Figure 7. Analytical determination of fluoroquinolones from sludge after preparative HPLC. Conditions: Phenomenex Luna C18(2) (5µm packing, 250 X 2 mm id column, 0.250 mL/min flow), initial 90/10 water/methanol for 5 min followed by 25 min duration linear gradient to 100% methanol, 0.1 % formic acid in both solvents, Beckman System Gold (126 pump) with 32Karat data system and diode array detector (168) followed by a LabAlliance Ultrafluor (LC305) fluorimeter (Linear Instruments) interfaced to an Agilent ChemStation data system for the transition ex278 em450 nm fluorescence for fluoroquinolones and ex278 em356 for internal standard nalidixic acid. Adapted from ref 48.

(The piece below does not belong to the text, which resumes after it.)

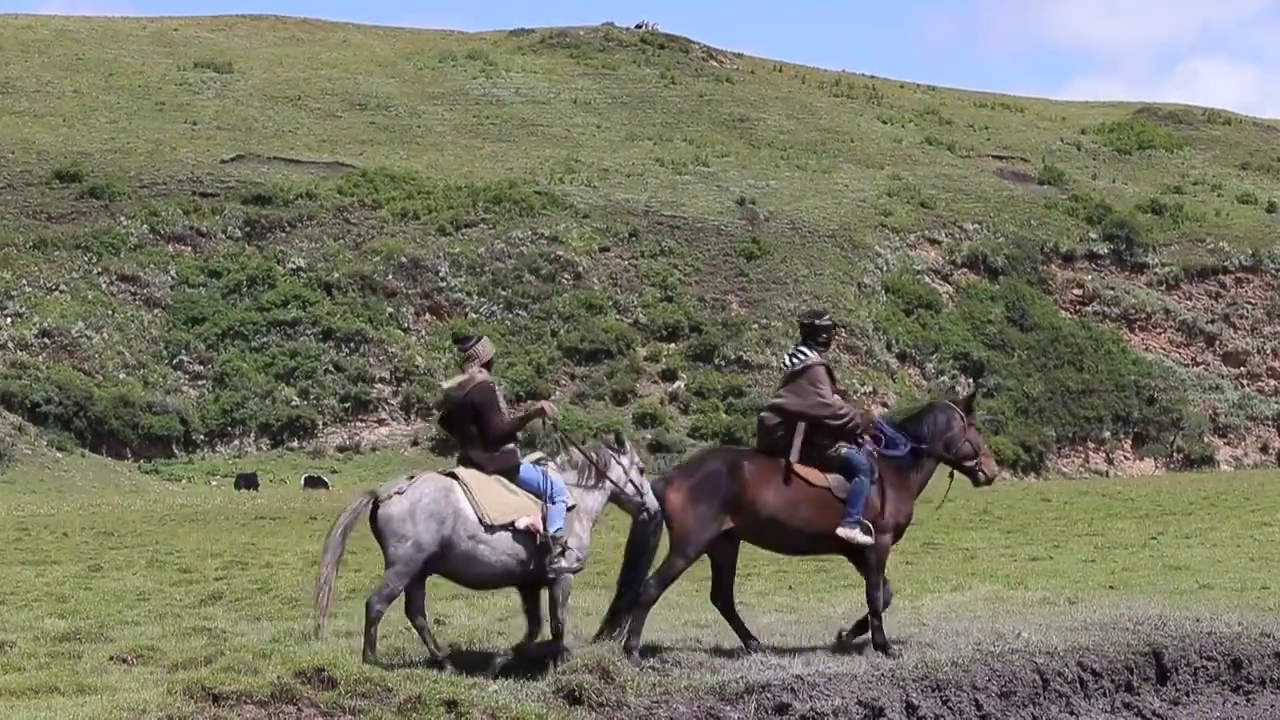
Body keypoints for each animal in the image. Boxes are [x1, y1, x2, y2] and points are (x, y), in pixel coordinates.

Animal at [311, 427, 660, 666]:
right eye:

Figure 8. Separation of fluoroquinolones adapted from.17 Conditions: Supelco Discovery RP-AmideC16 5µm packing, 250 X 3mm (with precolumn 20 X 3 mm), solvent A 25 mM H3PO4 water (pH 2.4) and solvent B acetonitrile; linear gradient initial 5% B to 7% B in 17 min followed by 5 min isocratic followed by 13 min linear gradient to 17% B. Referenced from ref 43.